Following all of the backlash they’ve received from the NBA, NFL and NCAA, North Carolina lawmakers have voted to overturn their controversial bathroom law.
“For over a year now, House Bill 2 has been a dark cloud hanging over our great state. It has stained our reputation. It has discriminated against our people and it has caused great economic harm in many of our communities,” said Gov. Roy Cooper, who signed the measure into law on Thursday.
However, he says the new law is “not a perfect deal and it is not my preferred solution” because he wanted a law that would add protections for the LGBTQ community. Unfortunately, with Republicans holding the majority, that wasn’t possible.
The Public Facilities Privacy & Security Act, also known as North Carolina’s House Bill 2 Law, was passed on March 23, 2016, with 32 in favor, 6 excused absences, and all 11 Democrats walking out in protest and not voting. The law basically stated that individuals could only use restrooms and changing facilities that corresponded to the sex notated on their birth certificates. Many felt this was a form of discrimination towards transgenders who have not, or were not allowed to change their sex on their birth certificate. It caused tons of backlash from celebrities, companies, and sporting events who refused to do business in the state.

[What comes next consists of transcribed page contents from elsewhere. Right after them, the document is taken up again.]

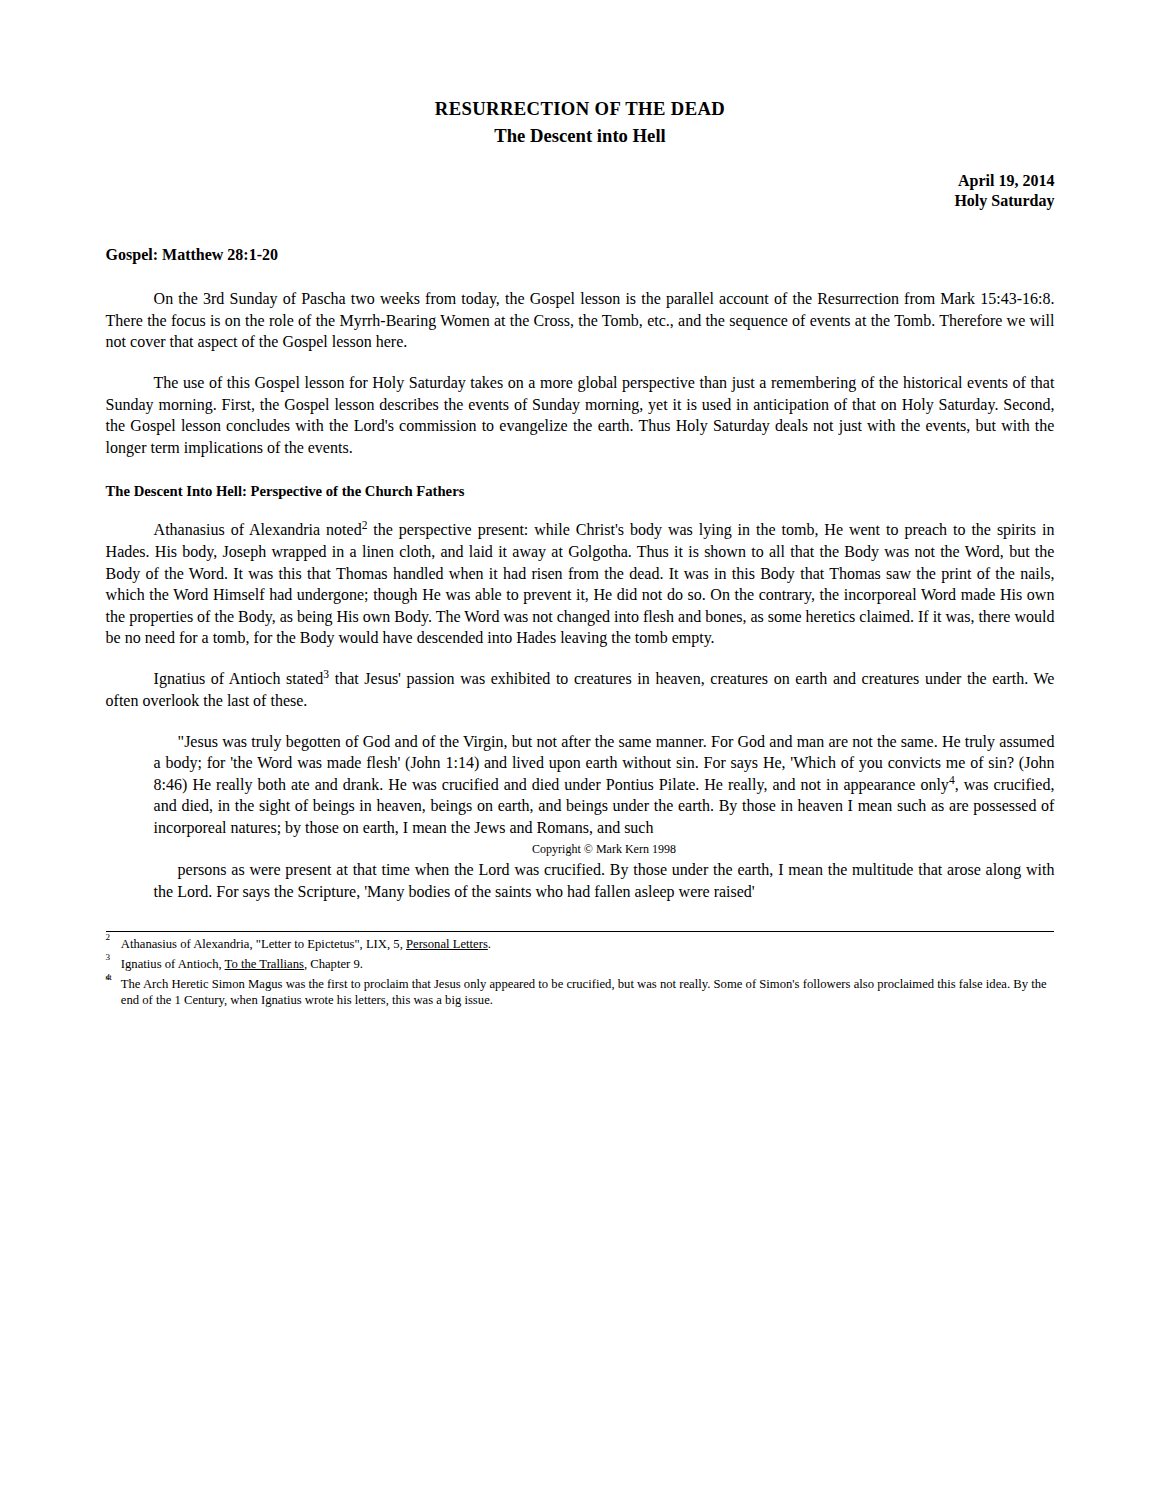RESURRECTION OF THE DEAD
The Descent into Hell
April 19, 2014
Holy Saturday
Gospel: Matthew 28:1-20
On the 3rd Sunday of Pascha two weeks from today, the Gospel lesson is the parallel account of the Resurrection from Mark 15:43-16:8. There the focus is on the role of the Myrrh-Bearing Women at the Cross, the Tomb, etc., and the sequence of events at the Tomb. Therefore we will not cover that aspect of the Gospel lesson here.
The use of this Gospel lesson for Holy Saturday takes on a more global perspective than just a remembering of the historical events of that Sunday morning. First, the Gospel lesson describes the events of Sunday morning, yet it is used in anticipation of that on Holy Saturday. Second, the Gospel lesson concludes with the Lord's commission to evangelize the earth. Thus Holy Saturday deals not just with the events, but with the longer term implications of the events.
The Descent Into Hell: Perspective of the Church Fathers
Athanasius of Alexandria noted2 the perspective present: while Christ's body was lying in the tomb, He went to preach to the spirits in Hades. His body, Joseph wrapped in a linen cloth, and laid it away at Golgotha. Thus it is shown to all that the Body was not the Word, but the Body of the Word. It was this that Thomas handled when it had risen from the dead. It was in this Body that Thomas saw the print of the nails, which the Word Himself had undergone; though He was able to prevent it, He did not do so. On the contrary, the incorporeal Word made His own the properties of the Body, as being His own Body. The Word was not changed into flesh and bones, as some heretics claimed. If it was, there would be no need for a tomb, for the Body would have descended into Hades leaving the tomb empty.
Ignatius of Antioch stated3 that Jesus' passion was exhibited to creatures in heaven, creatures on earth and creatures under the earth. We often overlook the last of these.
"Jesus was truly begotten of God and of the Virgin, but not after the same manner. For God and man are not the same. He truly assumed a body; for 'the Word was made flesh' (John 1:14) and lived upon earth without sin. For says He, 'Which of you convicts me of sin? (John 8:46) He really both ate and drank. He was crucified and died under Pontius Pilate. He really, and not in appearance only4, was crucified, and died, in the sight of beings in heaven, beings on earth, and beings under the earth. By those in heaven I mean such as are possessed of incorporeal natures; by those on earth, I mean the Jews and Romans, and such
Copyright © Mark Kern 1998
persons as were present at that time when the Lord was crucified. By those under the earth, I mean the multitude that arose along with the Lord. For says the Scripture, 'Many bodies of the saints who had fallen asleep were raised'
2 Athanasius of Alexandria, "Letter to Epictetus", LIX, 5, Personal Letters.
3 Ignatius of Antioch, To the Trallians, Chapter 9.
4 The Arch Heretic Simon Magus was the first to proclaim that Jesus only appeared to be crucified, but was not really. Some of Simon's followers also proclaimed this false idea. By the end of the 1st Century, when Ignatius wrote his letters, this was a big issue.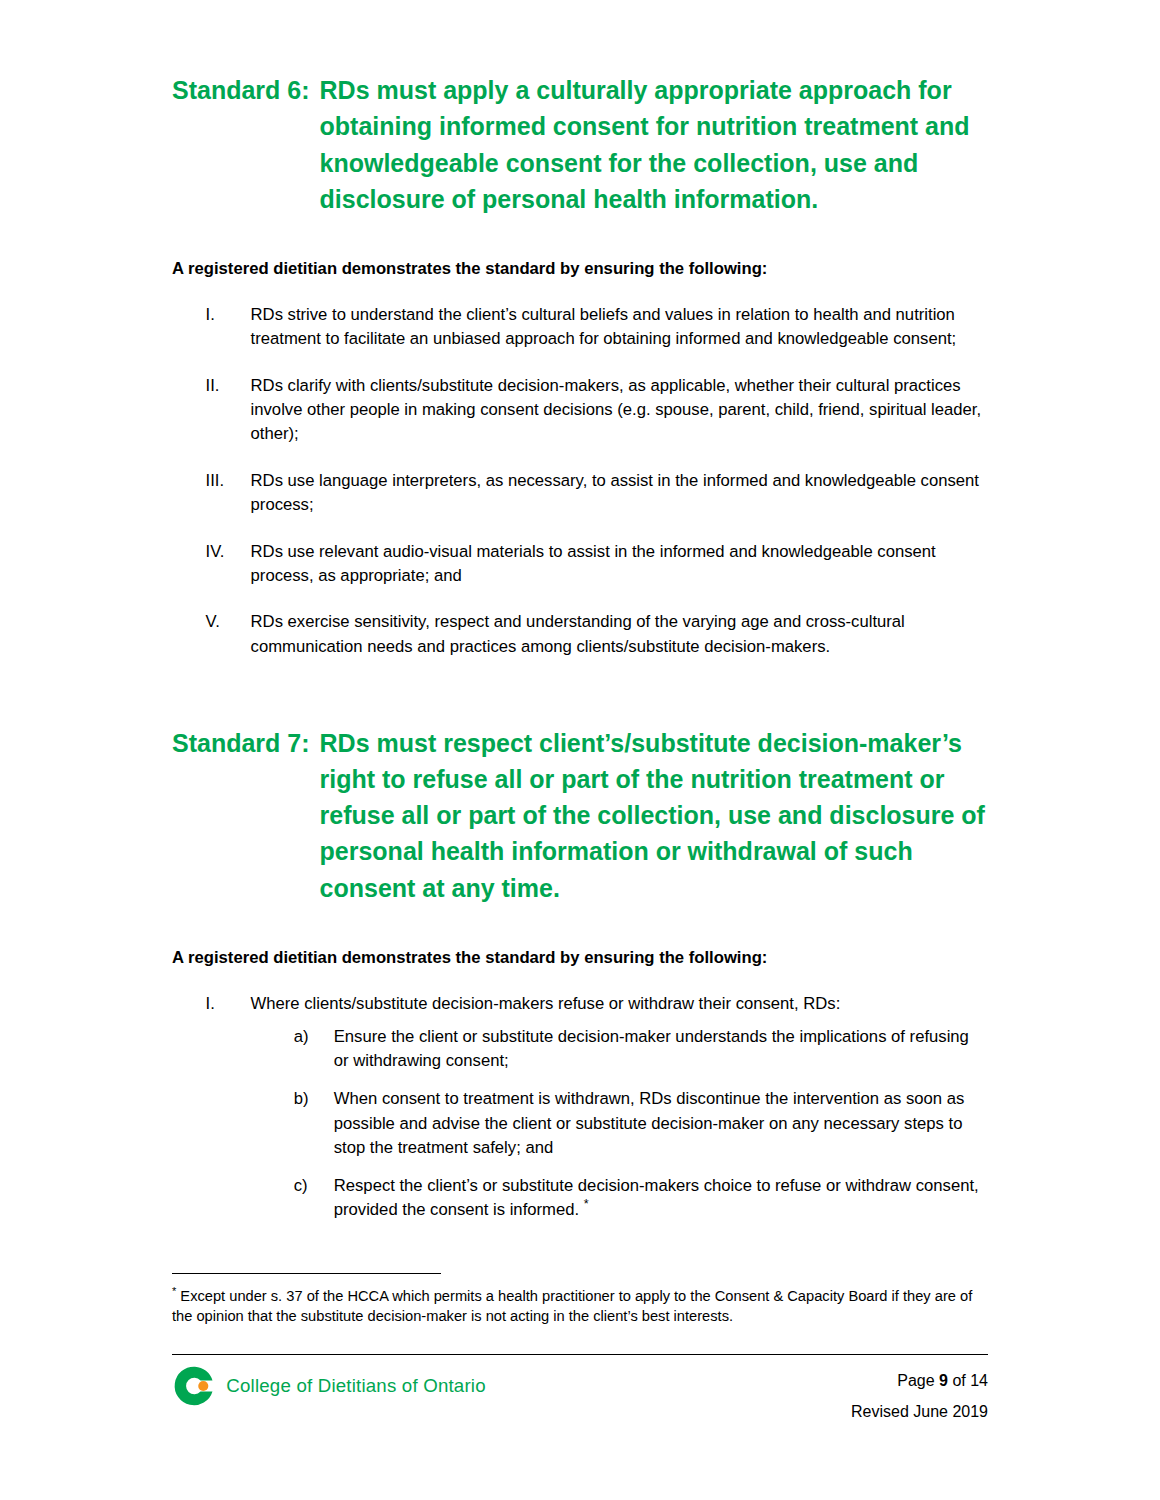Standard 6: RDs must apply a culturally appropriate approach for obtaining informed consent for nutrition treatment and knowledgeable consent for the collection, use and disclosure of personal health information.
A registered dietitian demonstrates the standard by ensuring the following:
I. RDs strive to understand the client’s cultural beliefs and values in relation to health and nutrition treatment to facilitate an unbiased approach for obtaining informed and knowledgeable consent;
II. RDs clarify with clients/substitute decision-makers, as applicable, whether their cultural practices involve other people in making consent decisions (e.g. spouse, parent, child, friend, spiritual leader, other);
III. RDs use language interpreters, as necessary, to assist in the informed and knowledgeable consent process;
IV. RDs use relevant audio-visual materials to assist in the informed and knowledgeable consent process, as appropriate; and
V. RDs exercise sensitivity, respect and understanding of the varying age and cross-cultural communication needs and practices among clients/substitute decision-makers.
Standard 7: RDs must respect client’s/substitute decision-maker’s right to refuse all or part of the nutrition treatment or refuse all or part of the collection, use and disclosure of personal health information or withdrawal of such consent at any time.
A registered dietitian demonstrates the standard by ensuring the following:
I. Where clients/substitute decision-makers refuse or withdraw their consent, RDs:
a) Ensure the client or substitute decision-maker understands the implications of refusing or withdrawing consent;
b) When consent to treatment is withdrawn, RDs discontinue the intervention as soon as possible and advise the client or substitute decision-maker on any necessary steps to stop the treatment safely; and
c) Respect the client’s or substitute decision-makers choice to refuse or withdraw consent, provided the consent is informed. *
* Except under s. 37 of the HCCA which permits a health practitioner to apply to the Consent & Capacity Board if they are of the opinion that the substitute decision-maker is not acting in the client’s best interests.
College of Dietitians of Ontario
Page 9 of 14
Revised June 2019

Because the new deal still leaves regulation of bathroom access solely in control of the Legislature, it’s still facing some backlash from LGBT groups who say the new law is a “repeal” in name only and just a last ditch effort to get NCAA and other events to return.
“This so-called ‘deal’ is politics at its worst and was only made as the state faced losing key NCAA events and further economic damage. What we witnessed was a last-minute idea thrown together with little thought of protecting transgender residents,” GLAAD said.
ACLU says the bill still “fails to end LGBT discrimination.”